The area of security have remains one of the worst in our history as a nation. With armed bandits ravaging most states in the northern part of the country, snuffing life out of people and kidnappers and armed robbers running riot in the middle belt and southern part of the country, it remains absolutely wonder that insecurity have remained as our national anthem. It is expected that since the President decided to retain the Service Chiefs, who Nigerians believe have over-stayed and have run out of ideas on how to tackle these debilitating insecurity issues, then they should rejig their strategy and stop the current fire brigade approach to fighting insecurity.

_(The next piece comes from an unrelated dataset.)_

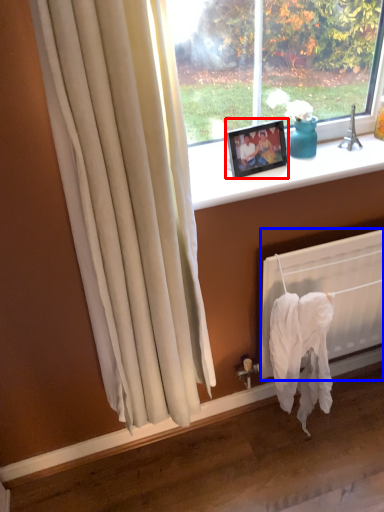
Question: Among these objects, which one is farthest to the camera, picture frame (highlighted by a red box) or radiator (highlighted by a blue box)?

Choices:
 (A) picture frame
 (B) radiator

Answer: (B)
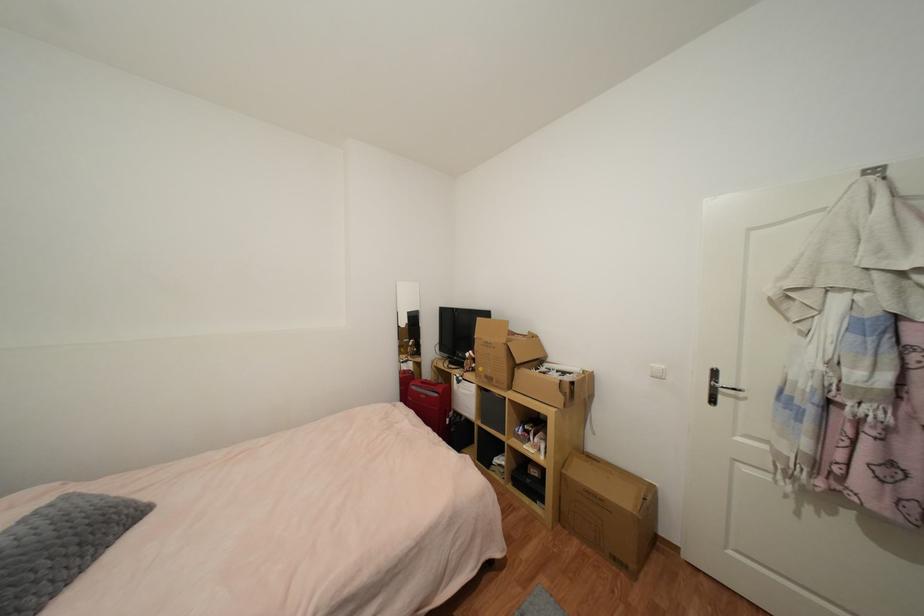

The nation’s healthcare sector have remained what was once described as “mortuaries”. Even as several other countries that take seriously the issue of promoting the healthcare of its citizens have utilised the sad incident of covid-19 to advance it’s healthcare processes. But sadly, our leaders still rely on foreign medical consultations for ailments as little as headache. No wonder our health institutions have remained at best construction with attendant industrial action in their ramifications.

Is it the issue of bribery and corruption that one should not worry about? With the Economic and Financial Crimes Commission (EFCC), the Independent Corrupt Practices and Other Related Offences Commission (ICPC) as well as other law enforcement agencies, there is no respite. Just few days ago, the nation was awash as to how some unscrupulous Nigerians diverted a so-called school feeding programme at a time schools were closed when due to the corona virus pandemic to swindle billions of Naira. Should we bring up again the sleaze at the Niger Delta Development Commission (NDCC), the Constituency Project scams, Audit Scams, Oil Subsidy Scams, Turn Around Maintenance of our refineries scams, Employment scams, Pension Scams, not forgetting the billion dollar Arms Scam. In all these, only the political leaders see these differently. The ordinary Nigerian perceive huge perfidy around those areas while our politicians see such as mere drama where microphones should be put off. It has remained worrisome that reports of probe panels in the country have continued to gather dust. Out law enforcement agencies have on their part, not helped matters. With the disgraceful collection of bribes along our roads to the extent that they shamelessly give out change to commuters, The AUTHORITY wonders where we are heading to. It is a shame that all the X-squads of the police, the military, the customs, the immigration and other paramilitary outfits have just remained cosmetic, rather than functional.

At 60 there is no doubt that the dreams of our founding fathers have been put on the reverse gear. It is also debilitating that there is hardly any sector that beings cheer. All the other countries which attained independence at the same time with Nigeria have moved on, on the path of progress and growth while we have continuously applied the reverse gear. Although our leaders try stridently to project the nation as towing a path of growth, but every indices of growth and progress, including our foreign reserves, national integrity and level of patriotism, have not supported the claims of our leaders.

Nigeria needs more than anything else, leaders that would eschew narrow parochialism and promote industry, merit, integrity and honesty. A situation where nepotism smells to high heaven in our national schemes is too terrible and can never bring about any progress. A situation where the youth continues to resort to 419 and other vices to survive and sees the nation as not holding any hope for their future is most unfortunate and should not be allowed to continue this way.

Our leaders should endeavour to do what they ought to do to reverse all negative mindset and parochialism that have continued to bug down our country. Solution to these problems lie with our leaders as the buck stops on their table. Time to do so is now and the 60th Independence Anniversary provides effective window to do so.